- _Records provided_
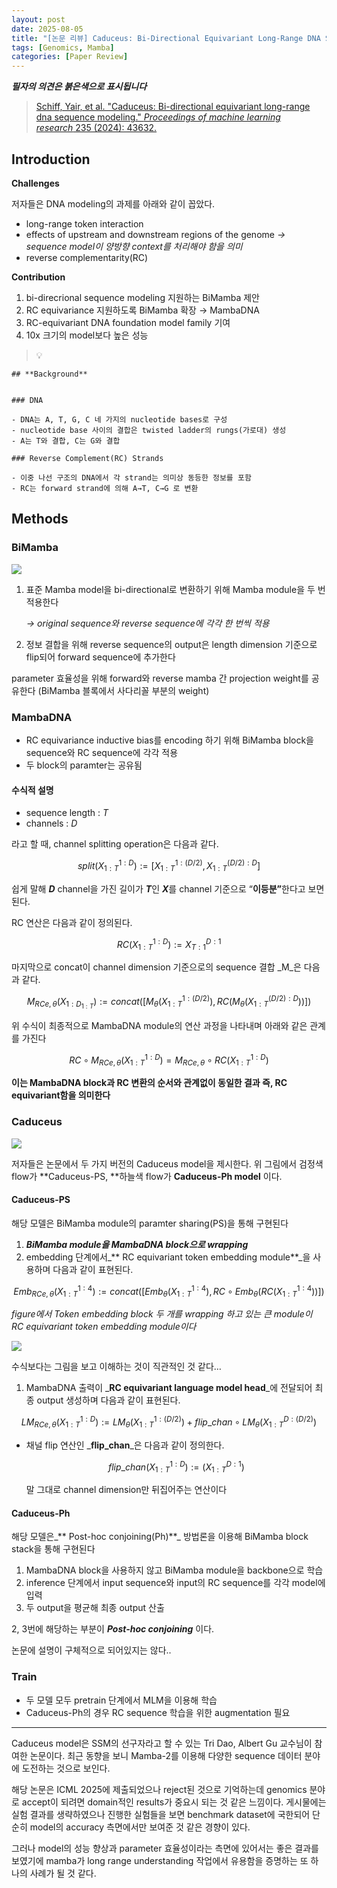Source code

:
 ```yaml
---
layout: post
date: 2025-08-05
title: "[논문 리뷰] Caduceus: Bi-Directional Equivariant Long-Range DNA Sequence Modeling"
tags: [Genomics, Mamba]
categories: [Paper Review]
---
```


<span class="notion-red">_**필자의 의견은 붉은색으로 표시됩니다**_</span>


> [Schiff, Yair, et al. "Caduceus: Bi-directional equivariant long-range dna sequence modeling." ](https://pmc.ncbi.nlm.nih.gov/articles/PMC12189541/)[_Proceedings of machine learning research_](https://pmc.ncbi.nlm.nih.gov/articles/PMC12189541/)[ 235 (2024): 43632.](https://pmc.ncbi.nlm.nih.gov/articles/PMC12189541/)



## Introduction


**Challenges**


저자들은 DNA modeling의 과제를 아래와 같이 꼽았다.

- long-range token interaction
- effects of upstream and downstream regions of the genome 
_→ sequence model이 양방향 context를 처리해야 함을 의미_
- reverse complementarity(RC)

**Contribution**

1. bi-direcrional sequence modeling 지원하는 BiMamba 제안
1. RC equivariance 지원하도록 BiMamba 확장 → MambaDNA
1. RC-equivariant DNA foundation model family 기여
1. 10x 크기의 model보다 높은 성능

> 💡 


	## **Background**


	### DNA

	- DNA는 A, T, G, C 네 가지의 nucleotide bases로 구성
	- nucleotide base 사이의 결합은 twisted ladder의 rungs(가로대) 생성
	- A는 T와 결합, C는 G와 결합

	### Reverse Complement(RC) Strands

	- 이중 나선 구조의 DNA에서 각 strand는 의미상 동등한 정보를 포함
	- RC는 forward strand에 의해 A→T, C→G 로 변환


## Methods



### BiMamba


![](https://prod-files-secure.s3.us-west-2.amazonaws.com/542b861c-36a8-4051-84e5-8804b6728dba/2c247d59-7815-4980-99f0-8f0d21f445a7/image.png?X-Amz-Algorithm=AWS4-HMAC-SHA256&X-Amz-Content-Sha256=UNSIGNED-PAYLOAD&X-Amz-Credential=ASIAZI2LB4665QVFAHL7%2F20250916%2Fus-west-2%2Fs3%2Faws4_request&X-Amz-Date=20250916T120133Z&X-Amz-Expires=3600&X-Amz-Security-Token=IQoJb3JpZ2luX2VjEBMaCXVzLXdlc3QtMiJHMEUCIBYq7XPd8tsNb1ibME7QXKNZYq6U4N%2Fepyq5FWIMy08%2FAiEAy%2BF5zNED%2FMEJBgzIFsIZPU90oT0eZlyUsSn0Yij6RDQqiAQIjP%2F%2F%2F%2F%2F%2F%2F%2F%2F%2FARAAGgw2Mzc0MjMxODM4MDUiDDNPSNWmWaqF1%2FqvmSrcA5%2BeHN%2Bj5mX4AP3b0MOCh7WwpsEfzen8zNMB228Gmo2ox3dTFWniobkQkUEEHDj%2Fte4Di5byDdnzfnF%2F%2BqihWV5hrV%2F9rDNuKplCIK1L9%2BOk52N0%2F%2BCpW217E4%2Fz8L%2FDWHYR6KRwobH7cbIQFoZpsPmZAWRdiOfuj5t7gwIM1%2BNcdxndb3j%2FTORh2F7qiiuH15GOX3GopT0JLy7VIPmHPc1ciZeW%2Funpvrgh%2BvN%2BbenuvI77HEGQJNdJ5pyPlZgjPfSprYOYgCZ4s7N3UcTCkJNT2UoXd3VWvqhDkQE2tdMT5eaez%2FIzWlCdISbGpfREZevNQ3v23kVdpF9QGx%2BvaJ%2BdpZGxy1rCw8xhBXXG9oEj%2BhmABmfybodxm8qm8ikN7V6PGJmRsZkUHhpZTgvDNLW5CV3VJsio4Apj5Mta2SxBuRFntL9PeqKllVigxeCH3kD5rj67O1cj6VRAqG552N1fnUiDdlH5HliMW9FpLTb%2F%2BVkwxuPxrNz9HJSNuFXCt2zmBAOHCQYT1Ec7LYPdCefTMfrybGwlmM%2FRPrjc%2BQWlNVYPD7tfUos%2Bdcc30%2Buyxe3ZfWACeZRdPfz8pSyB5GWBgfX2IgSlBvNbUUZrKYJDY8XyirbOrEnak9%2B7MOmGpcYGOqUB1F%2FXHwD8DgyzosNBH4cVa%2BdMMZS7%2Fx8psaP1pkUi18nRiGCmvX%2BJ0ZRVcNootnUhc10s%2BsDZP9k44tqWpJF4ZDq9LBtGAYgt0d1IqNZAy0NP0YMkXb2gFXt8EbPftcwj35Dy4XAjNquIgcsVquiW44HelpdFbD1alyYxkdz77C5c2EwUkNhKpNyyyVzNkHEVOQQTHZFPoh6AZejmaDlY3YZIH6YN&X-Amz-Signature=50b26b7a1cf7caa7160b7b3504320e94a11dd8afe08cf2d4d139585242c8d2b1&X-Amz-SignedHeaders=host&x-amz-checksum-mode=ENABLED&x-id=GetObject)

1. 표준 Mamba model을 bi-directional로 변환하기 위해 Mamba module을 두 번 적용한다

	_→ original sequence와 reverse sequence에 각각 한 번씩 적용_

1. 정보 결합을 위해 reverse sequence의 output은 length dimension 기준으로 flip되어 forward sequence에 추가한다

parameter 효율성을 위해 forward와 reverse mamba 간 projection weight를 공유한다 (BiMamba 블록에서 사다리꼴 부분의 weight)



### MambaDNA

- RC equivariance inductive bias를 encoding 하기 위해 BiMamba block을 sequence와 RC sequence에 각각 적용
- 두 block의 paramter는 공유됨


#### 수식적 설명

- sequence length : _T_
- channels : _D_

라고 할 때,  channel splitting operation은 다음과 같다.


$$
split(X^{1:D}_{1:T}):=[X^{1:(D/2)}_{1:T},X^{(D/2):D}_{1:T}]
$$


<span class="notion-red">쉽게 말해 </span><span class="notion-red">_**D**_</span><span class="notion-red"> channel을 가진 길이가 </span><span class="notion-red">_**T**_</span><span class="notion-red">인 </span><span class="notion-red">_**X**_</span><span class="notion-red">를 channel 기준으로 “</span><span class="notion-red">**이등분”**</span><span class="notion-red">한다고 보면 된다.</span>


RC 연산은 다음과 같이 정의된다.


$$
RC(X^{1:D}_{1:T}):=X^{D:1}_{T:1}
$$


마지막으로 concat이 channel dimension 기준으로의 sequence 결합 _M_은 다음과 같다.


$$
M_{RCe,\theta}(X_{1:D_{1:T}}):=concat([M_{\theta}(X^{1:(D/2)}_{1:T}),RC(M_{\theta}(X^{(D/2):D}_{1:T}))])
$$


위 수식이 최종적으로 MambaDNA module의 연산 과정을 나타내며 아래와 같은 관계를 가진다


$$
RC\circ M_{RCe,\theta}(X^{1:D}_{1:T}) = M_{RCe,\theta} \circ RC(X^{1:D}_{1:T})
$$


**이는 MambaDNA block과 RC 변환의 순서와 관계없이 동일한 결과 즉, RC equivariant함을 의미한다**



### Caduceus


![](https://prod-files-secure.s3.us-west-2.amazonaws.com/542b861c-36a8-4051-84e5-8804b6728dba/f94a60d7-8145-473b-aef9-7c68d3ec604a/image.png?X-Amz-Algorithm=AWS4-HMAC-SHA256&X-Amz-Content-Sha256=UNSIGNED-PAYLOAD&X-Amz-Credential=ASIAZI2LB4665QVFAHL7%2F20250916%2Fus-west-2%2Fs3%2Faws4_request&X-Amz-Date=20250916T120133Z&X-Amz-Expires=3600&X-Amz-Security-Token=IQoJb3JpZ2luX2VjEBMaCXVzLXdlc3QtMiJHMEUCIBYq7XPd8tsNb1ibME7QXKNZYq6U4N%2Fepyq5FWIMy08%2FAiEAy%2BF5zNED%2FMEJBgzIFsIZPU90oT0eZlyUsSn0Yij6RDQqiAQIjP%2F%2F%2F%2F%2F%2F%2F%2F%2F%2FARAAGgw2Mzc0MjMxODM4MDUiDDNPSNWmWaqF1%2FqvmSrcA5%2BeHN%2Bj5mX4AP3b0MOCh7WwpsEfzen8zNMB228Gmo2ox3dTFWniobkQkUEEHDj%2Fte4Di5byDdnzfnF%2F%2BqihWV5hrV%2F9rDNuKplCIK1L9%2BOk52N0%2F%2BCpW217E4%2Fz8L%2FDWHYR6KRwobH7cbIQFoZpsPmZAWRdiOfuj5t7gwIM1%2BNcdxndb3j%2FTORh2F7qiiuH15GOX3GopT0JLy7VIPmHPc1ciZeW%2Funpvrgh%2BvN%2BbenuvI77HEGQJNdJ5pyPlZgjPfSprYOYgCZ4s7N3UcTCkJNT2UoXd3VWvqhDkQE2tdMT5eaez%2FIzWlCdISbGpfREZevNQ3v23kVdpF9QGx%2BvaJ%2BdpZGxy1rCw8xhBXXG9oEj%2BhmABmfybodxm8qm8ikN7V6PGJmRsZkUHhpZTgvDNLW5CV3VJsio4Apj5Mta2SxBuRFntL9PeqKllVigxeCH3kD5rj67O1cj6VRAqG552N1fnUiDdlH5HliMW9FpLTb%2F%2BVkwxuPxrNz9HJSNuFXCt2zmBAOHCQYT1Ec7LYPdCefTMfrybGwlmM%2FRPrjc%2BQWlNVYPD7tfUos%2Bdcc30%2Buyxe3ZfWACeZRdPfz8pSyB5GWBgfX2IgSlBvNbUUZrKYJDY8XyirbOrEnak9%2B7MOmGpcYGOqUB1F%2FXHwD8DgyzosNBH4cVa%2BdMMZS7%2Fx8psaP1pkUi18nRiGCmvX%2BJ0ZRVcNootnUhc10s%2BsDZP9k44tqWpJF4ZDq9LBtGAYgt0d1IqNZAy0NP0YMkXb2gFXt8EbPftcwj35Dy4XAjNquIgcsVquiW44HelpdFbD1alyYxkdz77C5c2EwUkNhKpNyyyVzNkHEVOQQTHZFPoh6AZejmaDlY3YZIH6YN&X-Amz-Signature=c2376a7b25dbfd9cc8463c18fff64f15e01b8580e3bc9cd3a15e067af021c37f&X-Amz-SignedHeaders=host&x-amz-checksum-mode=ENABLED&x-id=GetObject)


저자들은 논문에서 두 가지 버전의 Caduceus model을 제시한다. 위 그림에서 검정색 flow가 **Caduceus-PS, **하늘색 flow가 **Caduceus-Ph model** 이다.



#### Caduceus-PS


해당 모델은 BiMamba module의 paramter sharing(PS)을 통해 구현된다

1. _**BiMamba module을 MambaDNA block으로 wrapping**_
1. embedding 단계에서_** RC equivariant token embedding module**_을 사용하며 다음과 같이 표현된다.

$$
Emb_{RCe,\theta}(X^{1:4}_{1:T}):=concat([Emb_{\theta}(X^{1:4}_{1:T}),RC \circ Emb_{\theta}(RC(X^{1:4}_{1:T}))])
$$


_figure에서 Token embedding block 두 개를 wrapping 하고 있는 큰 module이 RC equivariant token embedding module이다_


![](https://prod-files-secure.s3.us-west-2.amazonaws.com/542b861c-36a8-4051-84e5-8804b6728dba/b175e4da-71eb-4e91-8c23-a06dabe673c9/image.png?X-Amz-Algorithm=AWS4-HMAC-SHA256&X-Amz-Content-Sha256=UNSIGNED-PAYLOAD&X-Amz-Credential=ASIAZI2LB4665QVFAHL7%2F20250916%2Fus-west-2%2Fs3%2Faws4_request&X-Amz-Date=20250916T120133Z&X-Amz-Expires=3600&X-Amz-Security-Token=IQoJb3JpZ2luX2VjEBMaCXVzLXdlc3QtMiJHMEUCIBYq7XPd8tsNb1ibME7QXKNZYq6U4N%2Fepyq5FWIMy08%2FAiEAy%2BF5zNED%2FMEJBgzIFsIZPU90oT0eZlyUsSn0Yij6RDQqiAQIjP%2F%2F%2F%2F%2F%2F%2F%2F%2F%2FARAAGgw2Mzc0MjMxODM4MDUiDDNPSNWmWaqF1%2FqvmSrcA5%2BeHN%2Bj5mX4AP3b0MOCh7WwpsEfzen8zNMB228Gmo2ox3dTFWniobkQkUEEHDj%2Fte4Di5byDdnzfnF%2F%2BqihWV5hrV%2F9rDNuKplCIK1L9%2BOk52N0%2F%2BCpW217E4%2Fz8L%2FDWHYR6KRwobH7cbIQFoZpsPmZAWRdiOfuj5t7gwIM1%2BNcdxndb3j%2FTORh2F7qiiuH15GOX3GopT0JLy7VIPmHPc1ciZeW%2Funpvrgh%2BvN%2BbenuvI77HEGQJNdJ5pyPlZgjPfSprYOYgCZ4s7N3UcTCkJNT2UoXd3VWvqhDkQE2tdMT5eaez%2FIzWlCdISbGpfREZevNQ3v23kVdpF9QGx%2BvaJ%2BdpZGxy1rCw8xhBXXG9oEj%2BhmABmfybodxm8qm8ikN7V6PGJmRsZkUHhpZTgvDNLW5CV3VJsio4Apj5Mta2SxBuRFntL9PeqKllVigxeCH3kD5rj67O1cj6VRAqG552N1fnUiDdlH5HliMW9FpLTb%2F%2BVkwxuPxrNz9HJSNuFXCt2zmBAOHCQYT1Ec7LYPdCefTMfrybGwlmM%2FRPrjc%2BQWlNVYPD7tfUos%2Bdcc30%2Buyxe3ZfWACeZRdPfz8pSyB5GWBgfX2IgSlBvNbUUZrKYJDY8XyirbOrEnak9%2B7MOmGpcYGOqUB1F%2FXHwD8DgyzosNBH4cVa%2BdMMZS7%2Fx8psaP1pkUi18nRiGCmvX%2BJ0ZRVcNootnUhc10s%2BsDZP9k44tqWpJF4ZDq9LBtGAYgt0d1IqNZAy0NP0YMkXb2gFXt8EbPftcwj35Dy4XAjNquIgcsVquiW44HelpdFbD1alyYxkdz77C5c2EwUkNhKpNyyyVzNkHEVOQQTHZFPoh6AZejmaDlY3YZIH6YN&X-Amz-Signature=feedcc871a8a1c4a97aad769f0dfb8d5c7a32f1ce1863dc2f58b42b46044db6e&X-Amz-SignedHeaders=host&x-amz-checksum-mode=ENABLED&x-id=GetObject)


<span class="notion-red">수식보다는 그림을 보고 이해하는 것이 직관적인 것 같다…</span>

1. MambaDNA 출력이 _**RC equivariant language model head**_에 전달되어 최종 output 생성하며 다음과 같이 표현된다.

$$
LM_{RCe,\theta}(X^{1:D}_{1:T}):= LM_{\theta}(X^{1:(D/2)}_{1:T})+flip\_chan\circ LM_{\theta}(X^{D:(D/2)}_{1:T})
$$

- 채널 flip 연산인 _**flip\_chan**_은 다음과 같이 정의한다.

	$$
	flip\_chan(X^{1:D}_{1:T}):=(X^{D:1}_{1:T})
	$$


	말 그대로 channel dimension만 뒤집어주는 연산이다



#### Caduceus-Ph


해당 모델은_** Post-hoc conjoining(Ph)**_ 방법론을 이용해 BiMamba block stack을 통해 구현된다

1. MambaDNA block을 사용하지 않고 BiMamba module을 backbone으로 학습
1. inference 단계에서 input sequence와 input의 RC sequence를 각각 model에 입력
1. 두 output을 평균해 최종 output 산출

2, 3번에 해당하는 부분이 _**Post-hoc conjoining**_ 이다.


<span class="notion-red">논문에 설명이 구체적으로 되어있지는 않다..</span>



### Train

- 두 모델 모두 pretrain 단계에서 MLM을 이용해 학습
- Caduceus-Ph의 경우 RC sequence 학습을 위한 augmentation 필요

---


<span class="notion-red">Caduceus model은 SSM의 선구자라고 할 수 있는 Tri Dao, Albert Gu 교수님이 참여한 논문이다. 최근 동향을 보니 Mamba-2를 이용해 다양한 sequence 데이터 분야에 도전하는 것으로 보인다.</span>


<span class="notion-red">해당 논문은 ICML 2025에 제출되었으나 reject된 것으로 기억하는데 genomics 분야로 accept이 되려면 domain적인 results가 중요시 되는 것 같은 느낌이다. 게시물에는 실험 결과를 생략하였으나 진행한 실험들을 보면 benchmark dataset에 국한되어 단순히 model의 accuracy 측면에서만 보여준 것 같은 경향이 있다.</span>


<span class="notion-red">그러나 model의 성능 향상과 parameter 효율성이라는 측면에 있어서는 좋은 결과를 보였기에 mamba가 long range understanding 작업에서 유용함을 증명하는 또 하나의 사례가 될 것 같다.</span>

- _Exercise_
Set down exactly the lines from the start of the records through the line containing "저자들은 DNA modeling의 과제를 아래와 같이 꼽았다.", both included, and omit the pictures.

- _Your solution_
Source code

:
 ```yaml
---
layout: post
date: 2025-08-05
title: "[논문 리뷰] Caduceus: Bi-Directional Equivariant Long-Range DNA Sequence Modeling"
tags: [Genomics, Mamba]
categories: [Paper Review]
---
```


<span class="notion-red">_**필자의 의견은 붉은색으로 표시됩니다**_</span>


> [Schiff, Yair, et al. "Caduceus: Bi-directional equivariant long-range dna sequence modeling." ](https://pmc.ncbi.nlm.nih.gov/articles/PMC12189541/)[_Proceedings of machine learning research_](https://pmc.ncbi.nlm.nih.gov/articles/PMC12189541/)[ 235 (2024): 43632.](https://pmc.ncbi.nlm.nih.gov/articles/PMC12189541/)



## Introduction


**Challenges**


저자들은 DNA modeling의 과제를 아래와 같이 꼽았다.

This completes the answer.